How to fill in missing dates
Solution 1:
Here is a query that would work. Start by cross joining all combinations of dates and users (add filters as needed), then left join the users table and calculate quota using the last_value() function (note that if you are using Snowflake, you must specify "rows between unbounded preceding and current row" as documented here):
with all_dates_users as (
--all combinations of dates and users
select date, user
from dates
cross join (select distinct user_email as user from users)
),
joined as (
--left join users table to the previous
select DU.date, DU.user, U.sent_at, U.user_email, U.score, U.quota
from all_dates_users DU
left join users U on U.sent_at = DU.date and U.user_email = DU.user
)
--calculate quota as previous quota using last_value() function
select date, user, nvl(score, 0) as score, last_value(quota) ignore nulls over (partition by user order by date desc rows between unbounded preceding and current row) as quota
from joined
order by date desc;
Solution 2:
Maja's solution using the WINDOW FUCNTION LAST_VALUE works well, Snowflake has another way to express that which is a little shorter LAG IGNORE NULL OVER form.
WITH dates AS (
SELECT DATEADD(day, ROW_NUMBER() OVER(ORDER BY TRUE),'2022-01-01')::date AS date
FROM TABLE(generator(ROWCOUNT => 50))
), new_data AS (
SELECT * FROM VALUES
('2022-01-19','[email protected]',85,100),
('2022-01-18','[email protected]',50,200),
('2022-01-15','[email protected]',34,400)

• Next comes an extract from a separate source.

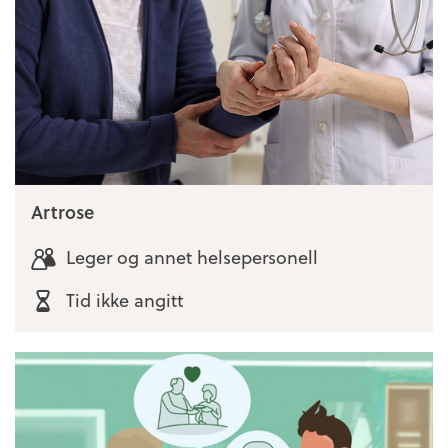
Artrose
Leger og annet helsepersonell
Tid ikke angitt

v(date, user_email, score , quota )
), users_ranges AS (
SELECT
user_email,
min(date) as min_date,
max(date) as max_date
FROM new_data
GROUP BY 1
), dates_for_users AS (
SELECT d.date,
u.user_email
FROM users_ranges AS u
JOIN dates AS d
ON d.date between u.min_date and u.max_date
)
SELECT du.date,
du.user_email,
ZEROIFNULL(u.score) as score,
NVL(u.quota, LAG(u.quota) IGNORE NULLS OVER(partition by du.user_email order by du.date)) as quota
FROM dates_for_users AS du
LEFT JOIN new_data AS u
ON du.date = u.date AND du.user_email = u.user_email
ORDER BY 1 desc,2;
Which gives:
DATE | USER_EMAIL | SCORE | QUOTA |
---|---|---|---|
2022-01-19 | [email protected] | 85 | 100 |
2022-01-18 | [email protected] | 50 | 200 |
2022-01-17 | [email protected] | 0 | 400 |
2022-01-16 | [email protected] | 0 | 400 |
2022-01-15 | [email protected] | 34 | 400 |
As your problem is described, there is a tiny logic gap of you onyl give two rows, but are expecting a large date range, but I assume that is not the heart of the problem, and you just really want the LAG / LAST_VALUE logic.
This works by dates
& new_data
are just the table proxies. Then users_ranges
is used to find the time ranges for each user, that will be used for the join dates the dates
table which happens in dates_for_users
. Now we have all the date gaps filled for each user, we can left join to the new data, to get score and zero if null, and use LAG to get the prior QUOTA ignoring nulls, which a little NVL to only use the LAG value if the current row does not have a value (COALESCE can also be used for this).